Putting my notebook down, I looked up at de Vink and said simply, “It’s really good.”

“I hate to use the word ‘cult’ wine, but we are trying to take the wine to the next level,” de Vink replied.

Next month’s launch of RdV Vineyards is Virginia’s most-anticipated winery opening in years, as word has spread of de Vink’s project near Delaplane, in Fauquier County. His ambition, expressed quietly but confidently, is to prove once and for all that Virginia can produce wine that ranks among the world’s best. Others have made that claim: Barboursville Vineyards is the most credible contender with its Octagon, a Bordeaux-style blend based on merlot. Kluge Estate launched its New World Red at $65 but could sell it at only $30 before going spectacularly bankrupt late last year.

As Virginia’s modern wine industry blossomed over the past 35 years, vintners experimented with site selection, vineyard techniques and grape varieties, steadily improving quality as they learned to cope with the region’s humid climate.
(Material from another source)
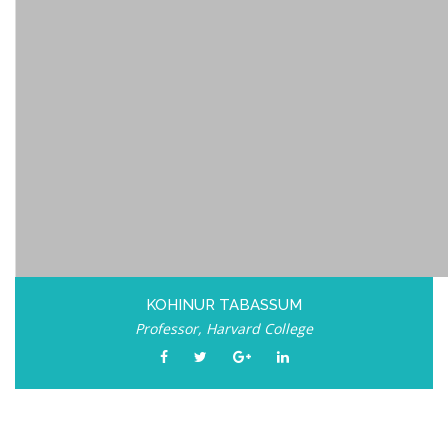
KOHINUR TABASSUM
Professor, Harvard College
But lessons can be hard to implement when starting over is neither cheap nor easy. Wineries are invested in their initial decisions of where and what to plant. The question remained: What could be accomplished by starting from scratch, incorporating the lessons of the last three decades with the resources and the commitment to do everything necessary to enhance quality?

“I really believe you can make something special here in Virginia,” de Vink said as he showed me around his 16-acre vineyard on a hilltop with 360-degree views of the Blue Ridge Mountains and their rolling foothills. “If you have a better site, with steep slopes and droughty soils that don’t retain water, better plant material, and space the vines closer, you can make a great wine.”